To anyone familiar with the aesthetic of mime, commedia dell’arte, or circus clowns, that combination of melancholy and humour is iconographic, as is the interweaving of music and movement. What promises to take this now full-length production into new territory is the the Persian-influenced score (originally created by three-piece live-band Zuze (led by Arif Mirabdolbaghi) which will now be re-played live by turntablist SlowPitchSound (Cheldon Paterson) interactively with the cast’s performance. 

April 21 - May 1 www.theatrecentre.org.

Guillaume Cote and Greta Hodgkinson in CRYPTO. Photo by Sandrick Mathurin

Crypto

Crypto, a new multimedia dance work by dancer and choreographer Guillaume Coté is, he says, “the culmination of the many threads (he) has been experimenting with in (his) work going back to Frame by Frame” with the National Ballet of Canada.

**Source material**

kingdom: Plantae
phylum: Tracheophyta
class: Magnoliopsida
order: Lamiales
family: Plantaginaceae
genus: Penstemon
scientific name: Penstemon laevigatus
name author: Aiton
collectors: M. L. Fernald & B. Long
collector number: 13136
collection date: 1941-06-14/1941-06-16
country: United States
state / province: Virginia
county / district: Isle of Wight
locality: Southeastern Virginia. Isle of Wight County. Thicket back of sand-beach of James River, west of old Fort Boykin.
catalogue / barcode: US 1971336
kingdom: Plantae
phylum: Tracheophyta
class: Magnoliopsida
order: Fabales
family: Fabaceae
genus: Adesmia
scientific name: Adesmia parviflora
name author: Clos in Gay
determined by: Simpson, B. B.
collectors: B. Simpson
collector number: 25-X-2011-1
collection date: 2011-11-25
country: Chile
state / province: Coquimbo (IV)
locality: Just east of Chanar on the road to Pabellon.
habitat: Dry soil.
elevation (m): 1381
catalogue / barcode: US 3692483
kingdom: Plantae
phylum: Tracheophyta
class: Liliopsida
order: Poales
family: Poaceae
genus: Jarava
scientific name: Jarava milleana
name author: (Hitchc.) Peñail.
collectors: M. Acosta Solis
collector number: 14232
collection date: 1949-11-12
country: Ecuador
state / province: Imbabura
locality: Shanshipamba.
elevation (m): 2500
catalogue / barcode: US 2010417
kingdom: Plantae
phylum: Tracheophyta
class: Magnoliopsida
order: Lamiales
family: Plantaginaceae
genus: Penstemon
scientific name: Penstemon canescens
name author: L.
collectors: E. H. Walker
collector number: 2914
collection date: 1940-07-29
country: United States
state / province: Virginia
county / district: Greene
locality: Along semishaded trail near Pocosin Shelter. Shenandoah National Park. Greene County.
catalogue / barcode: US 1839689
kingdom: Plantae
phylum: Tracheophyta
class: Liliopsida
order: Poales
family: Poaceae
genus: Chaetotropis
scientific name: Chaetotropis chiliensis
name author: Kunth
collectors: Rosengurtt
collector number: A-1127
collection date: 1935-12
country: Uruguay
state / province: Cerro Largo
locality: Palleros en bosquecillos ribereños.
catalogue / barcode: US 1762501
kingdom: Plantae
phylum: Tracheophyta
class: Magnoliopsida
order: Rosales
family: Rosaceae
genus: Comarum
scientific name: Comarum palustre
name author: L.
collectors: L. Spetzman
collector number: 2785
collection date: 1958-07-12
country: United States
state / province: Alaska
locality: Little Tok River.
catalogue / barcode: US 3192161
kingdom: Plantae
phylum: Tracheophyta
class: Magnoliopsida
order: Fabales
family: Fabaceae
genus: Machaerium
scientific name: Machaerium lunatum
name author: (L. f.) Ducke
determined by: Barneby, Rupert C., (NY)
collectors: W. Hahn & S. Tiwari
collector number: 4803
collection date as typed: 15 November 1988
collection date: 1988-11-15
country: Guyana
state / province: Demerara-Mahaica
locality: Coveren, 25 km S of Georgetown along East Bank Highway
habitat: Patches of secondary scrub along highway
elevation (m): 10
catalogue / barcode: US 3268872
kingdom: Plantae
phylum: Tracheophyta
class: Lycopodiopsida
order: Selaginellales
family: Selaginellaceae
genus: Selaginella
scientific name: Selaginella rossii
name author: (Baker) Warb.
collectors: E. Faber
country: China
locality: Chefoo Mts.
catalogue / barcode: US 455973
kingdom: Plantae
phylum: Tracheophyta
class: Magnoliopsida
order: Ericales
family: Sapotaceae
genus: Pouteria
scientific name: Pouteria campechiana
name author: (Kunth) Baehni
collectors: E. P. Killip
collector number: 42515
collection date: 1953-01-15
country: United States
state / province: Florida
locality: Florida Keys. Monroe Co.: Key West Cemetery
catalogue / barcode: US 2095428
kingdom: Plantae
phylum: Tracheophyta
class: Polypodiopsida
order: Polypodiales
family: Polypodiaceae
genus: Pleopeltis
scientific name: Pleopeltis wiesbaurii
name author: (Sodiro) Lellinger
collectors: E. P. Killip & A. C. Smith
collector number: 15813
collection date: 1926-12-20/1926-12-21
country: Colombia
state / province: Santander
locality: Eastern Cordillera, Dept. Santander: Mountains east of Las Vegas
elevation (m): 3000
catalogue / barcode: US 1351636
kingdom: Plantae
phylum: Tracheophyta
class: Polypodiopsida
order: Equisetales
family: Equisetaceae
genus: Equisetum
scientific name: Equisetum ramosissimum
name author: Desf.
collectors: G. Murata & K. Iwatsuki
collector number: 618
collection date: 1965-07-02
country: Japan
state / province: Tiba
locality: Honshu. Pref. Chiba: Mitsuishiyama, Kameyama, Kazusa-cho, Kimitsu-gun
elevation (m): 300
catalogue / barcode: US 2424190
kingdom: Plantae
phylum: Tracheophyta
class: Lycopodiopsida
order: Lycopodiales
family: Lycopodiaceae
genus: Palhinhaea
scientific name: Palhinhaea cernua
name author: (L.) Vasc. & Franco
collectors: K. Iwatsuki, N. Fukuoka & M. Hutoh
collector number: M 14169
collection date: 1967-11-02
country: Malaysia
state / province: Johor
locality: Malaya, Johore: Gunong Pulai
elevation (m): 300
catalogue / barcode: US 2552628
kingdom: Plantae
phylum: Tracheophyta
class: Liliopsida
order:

**Problem 1**
In the dance and theater text, could you condense the paragraph beginning "Crypto, a new multimedia dance work" into one shorter sentence that keeps its main facts?
**Problem 2**
Could you write what comes next in the dance and theater text, picking up after its final sentence?
The entries have no connection to the dance and theater text.

**Task answer 1**
Dancer and choreographer Guillaume Coté describes Crypto, his new multimedia dance work, as the culmination of threads he has explored in his work since Frame by Frame with the National Ballet of Canada.

**Task answer 2**
While he loves “pure dance and has worked in pure dance for 25 years” as a leading principal dancer with the NBC and with companies around the world, Coté has an increasing presence and reputation in the world of multimedia creation as a choreographer and leader of multi-disciplinary teams, who is constantly pushing the boundaries of what this form of dance can be.

Frame by Frame with the NBC (2018) was groundbreaking in its use of film projection and animation. Touch, which played at the TO Live space at One Yonge Street last fall, broke new ground with 360-projections cued by the dancers’ movements in the space. This new work, Crypto, goes beyond those experiments by not only including spoken word, but in being based – for the first time for Coté – on a libretto, a new, darkly bizarre fable written by Pulitzer Prize-winning Canadian  librettist Royce Vavrek.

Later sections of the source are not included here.